In February, 1994, the Company took advantage of the favorable interest
rate environment by refinancing $135.0 million in aggregate principal amount of
its 14% Subordinated Debentures by issuing $145.0 million aggregate principal
amount of 8-1/4% Subordinated Notes due 2002. The additional proceeds were
used to pay a 5.4% call premium and a portion of the accrued interest due upon
the redemption of the 14% Subordinated Debentures.

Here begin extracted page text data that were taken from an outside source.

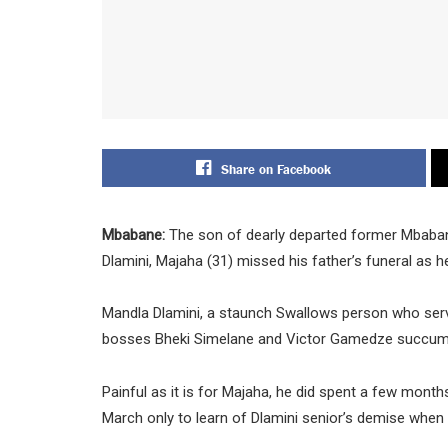
Share on Facebook
Mbabane:
The son of dearly departed former Mba
Dlamini, Majaha (31) missed his father’s funeral as h
Mandla Dlamini, a staunch Swallows person who serv
bosses Bheki Simelane and Victor Gamedze succumbed
Painful as it is for Majaha, he did spent a few month
March only to learn of Dlamini senior’s demise when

As discussed in Note 2 of the Notes to Consolidated Financial Statements,
the Company has entered into a letter of intent with Gilardini S.p.A, a
subsidiary of Fiat S.p.A, to acquire the Fiat Seat Business. The Company's
preliminary estimate of the purchase price is approximately $160 million. In
connection with this potential acquisition, the Company has entered into
negotiations with banks associated with the Company's $425.0 million revolving
credit facility to amend the agreement to increase the total available credit,
reduce pricing, modify certain covenants, and allow for the utilization of
available credit under the agreement for the purchase of the Fiat Seat
Business. The Company had $285.3 million in available credit under the
agreement at October 1, 1994.
15
<PAGE> 16
The Company believes that cash flows from operations and available credit
facilities will be sufficient to meet its debt service obligations, projected
capital expenditures and working capital requirements.
16
<PAGE> 17
LEAR SEATING CORPORATION
PART II - OTHER INFORMATION
ITEM 6 - EXHIBITS AND REPORTS ON FORM 8-K
(a) The following exhibit is required to be filed as part of this report:
27. Financial Data Schedule for the Quarter Ended October 1, 1994.

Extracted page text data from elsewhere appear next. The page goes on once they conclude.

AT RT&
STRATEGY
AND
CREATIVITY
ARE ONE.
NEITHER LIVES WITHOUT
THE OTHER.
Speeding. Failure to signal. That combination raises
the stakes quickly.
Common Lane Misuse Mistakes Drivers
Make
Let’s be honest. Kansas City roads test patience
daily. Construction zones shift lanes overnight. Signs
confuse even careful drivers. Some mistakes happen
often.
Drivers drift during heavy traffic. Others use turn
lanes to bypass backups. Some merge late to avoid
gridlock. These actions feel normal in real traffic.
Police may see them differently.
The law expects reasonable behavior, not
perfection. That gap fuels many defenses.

(b) The following report on Form 8-K was filed during the quarter ended
October 1, 1994:
Form 8-K, dated September 15, 1994, Press Release dated September 16,
1994 disclosing the Company's Letter of Intent to Acquire Fiat
Seat Business.
17
<PAGE> 18
SIGNATURES
Pursuant to the requirements of the Securities Exchange Act of 1934, the
Registrant has duly caused the report to be signed on its behalf by the
undersigned thereunto duly authorized.
LEAR SEATING CORPORATION
Dated: November 14, 1994 By: /s/ James H. Vandenberghe
---------------------------------------------------
James H. Vandenberghe
Executive Vice President
Chief Financial Officer
18
<PAGE> 19
LEAR SEATING CORPORATION
FORM 10-Q
EXHIBIT INDEX
FOR THE QUARTER ENDED OCTOBER, 1, 1994
Exhibit
Number Description Page
- ------- ----------- ----
27. Financial Data Schedule for the Quarter Ended October 1, 1994.